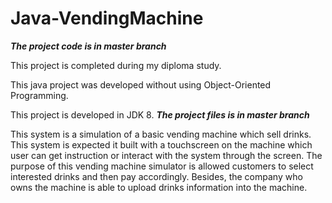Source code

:# Java-VendingMachine

***The project code is in master branch***

This project is completed during my diploma study. 

This java project was developed without using Object-Oriented Programming. 

This project is developed in JDK 8. 
***The project files is in master branch***

This system is a simulation of a basic vending machine which sell drinks. This system
is expected it built with a touchscreen on the machine which user can get instruction or
interact with the system through the screen. The purpose of this vending machine simulator is
allowed customers to select interested drinks and then pay accordingly. Besides, the company
who owns the machine is able to upload drinks information into the machine.


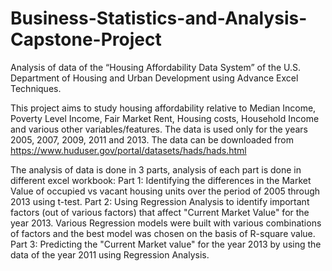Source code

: # Business-Statistics-and-Analysis-Capstone-Project
Analysis of data of the “Housing Affordability Data System” of the U.S. Department of Housing and Urban Development using Advance Excel Techniques. 

This project aims to study housing affordability relative to Median Income, Poverty Level Income, Fair Market Rent, Housing costs, Household Income and various other variables/features. The data is used only for the years 2005, 2007, 2009, 2011 and 2013. The data can be downloaded from https://www.huduser.gov/portal/datasets/hads/hads.html

The analysis of data is done in 3 parts, analysis of each part is done in different excel workbook:
Part 1: Identifying the differences in the Market Value of occupied vs vacant housing units over the period of 2005 through 2013 using t-test.
Part 2: Using Regression Analysis to identify important factors (out of various factors) that affect "Current Market Value" for the year 2013. Various Regression models were built with various combinations of factors and the best model was chosen on the basis of R-square value.
Part 3: Predicting the "Current Market value" for the year 2013 by using the data of the year 2011 using Regression Analysis.

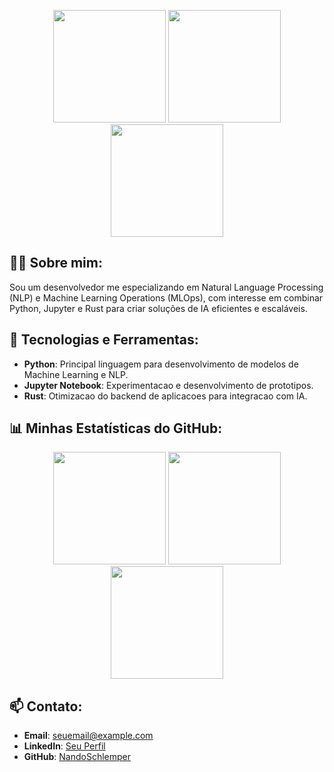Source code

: <p align="center">
  <img height="180em" src="https://github-readme-stats.vercel.app/api?username=NandoSchlemper&show_icons=true&count_private=true&theme=darcula&hide_border=true&hide=issues,contribs&bg_color=00500700">
  <img height="180em" src="https://github-readme-stats.vercel.app/api/top-langs/?username=NandoSchlemper&layout=compact&hide_border=true&theme=darcula&bg_color=00000000&langs_count=3&hide=tex,css,php&include_langs=python,jupyter%20notebook,rust">
  <img height="180em" src="https://github-readme-streak-stats.herokuapp.com?user=NandoSchlemper&theme=darcula&hide_border=true&background=FFFFFF00">
</p>

## 👨‍💻 Sobre mim:
Sou um desenvolvedor me especializando em Natural Language Processing (NLP) e Machine Learning Operations (MLOps), com interesse em combinar Python, Jupyter e Rust para criar soluções de IA eficientes e escaláveis.

## 🚀 Tecnologias e Ferramentas:
- **Python**: Principal linguagem para desenvolvimento de modelos de Machine Learning e NLP.
- **Jupyter Notebook**: Experimentacao e desenvolvimento de prototipos.
- **Rust**: Otimizacao do backend de aplicacoes para integracao com IA.

## 📊 Minhas Estatísticas do GitHub:
<p align="center">
  <img height="180em" src="https://github-readme-stats.vercel.app/api?username=NandoSchlemper&show_icons=true&count_private=true&theme=darcula&hide_border=true&hide=issues,contribs&bg_color=00500700">
  <img height="180em" src="https://github-readme-stats.vercel.app/api/top-langs/?username=NandoSchlemper&layout=compact&hide_border=true&theme=darcula&bg_color=00000000&langs_count=3&hide=tex,css,php&include_langs=python,jupyter%20notebook,rust">
  <img height="180em" src="https://github-readme-streak-stats.herokuapp.com?user=NandoSchlemper&theme=darcula&hide_border=true&background=FFFFFF00">
</p>

## 📫 Contato:
- **Email**: [seuemail@example.com](mailto:seuemail@example.com)
- **LinkedIn**: [Seu Perfil](https://www.linkedin.com/in/seuperfil/)
- **GitHub**: [NandoSchlemper](https://github.com/NandoSchlemper)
===============
**HOW TO COMPLETE THIS TASK:** Reproduce all the items above with "main branch" substituted for every occurrence of "master branch", keeping everything else the same. Leave the pictures out of your answer.

**EXERCISE RESPONSE:**
Source code

:# Java-VendingMachine

***The project code is in main branch***

This project is completed during my diploma study. 

This java project was developed without using Object-Oriented Programming. 

This project is developed in JDK 8. 
***The project files is in main branch***

This system is a simulation of a basic vending machine which sell drinks. This system
is expected it built with a touchscreen on the machine which user can get instruction or
interact with the system through the screen. The purpose of this vending machine simulator is
allowed customers to select interested drinks and then pay accordingly. Besides, the company
who owns the machine is able to upload drinks information into the machine.


Source code

: # Business-Statistics-and-Analysis-Capstone-Project
Analysis of data of the “Housing Affordability Data System” of the U.S. Department of Housing and Urban Development using Advance Excel Techniques. 

This project aims to study housing affordability relative to Median Income, Poverty Level Income, Fair Market Rent, Housing costs, Household Income and various other variables/features. The data is used only for the years 2005, 2007, 2009, 2011 and 2013. The data can be downloaded from https://www.huduser.gov/portal/datasets/hads/hads.html

The analysis of data is done in 3 parts, analysis of each part is done in different excel workbook:
Part 1: Identifying the differences in the Market Value of occupied vs vacant housing units over the period of 2005 through 2013 using t-test.
Part 2: Using Regression Analysis to identify important factors (out of various factors) that affect "Current Market Value" for the year 2013. Various Regression models were built with various combinations of factors and the best model was chosen on the basis of R-square value.
Part 3: Predicting the "Current Market value" for the year 2013 by using the data of the year 2011 using Regression Analysis.

Source code

: <p align="center">
  <img height="180em" src="https://github-readme-stats.vercel.app/api?username=NandoSchlemper&show_icons=true&count_private=true&theme=darcula&hide_border=true&hide=issues,contribs&bg_color=00500700">
  <img height="180em" src="https://github-readme-stats.vercel.app/api/top-langs/?username=NandoSchlemper&layout=compact&hide_border=true&theme=darcula&bg_color=00000000&langs_count=3&hide=tex,css,php&include_langs=python,jupyter%20notebook,rust">
  <img height="180em" src="https://github-readme-streak-stats.herokuapp.com?user=NandoSchlemper&theme=darcula&hide_border=true&background=FFFFFF00">
</p>

## 👨‍💻 Sobre mim:
Sou um desenvolvedor me especializando em Natural Language Processing (NLP) e Machine Learning Operations (MLOps), com interesse em combinar Python, Jupyter e Rust para criar soluções de IA eficientes e escaláveis.

## 🚀 Tecnologias e Ferramentas:
- **Python**: Principal linguagem para desenvolvimento de modelos de Machine Learning e NLP.
- **Jupyter Notebook**: Experimentacao e desenvolvimento de prototipos.
- **Rust**: Otimizacao do backend de aplicacoes para integracao com IA.

## 📊 Minhas Estatísticas do GitHub:
<p align="center">
  <img height="180em" src="https://github-readme-stats.vercel.app/api?username=NandoSchlemper&show_icons=true&count_private=true&theme=darcula&hide_border=true&hide=issues,contribs&bg_color=00500700">
  <img height="180em" src="https://github-readme-stats.vercel.app/api/top-langs/?username=NandoSchlemper&layout=compact&hide_border=true&theme=darcula&bg_color=00000000&langs_count=3&hide=tex,css,php&include_langs=python,jupyter%20notebook,rust">
  <img height="180em" src="https://github-readme-streak-stats.herokuapp.com?user=NandoSchlemper&theme=darcula&hide_border=true&background=FFFFFF00">
</p>

## 📫 Contato:
- **Email**: [seuemail@example.com](mailto:seuemail@example.com)
- **LinkedIn**: [Seu Perfil](https://www.linkedin.com/in/seuperfil/)
- **GitHub**: [NandoSchlemper](https://github.com/NandoSchlemper)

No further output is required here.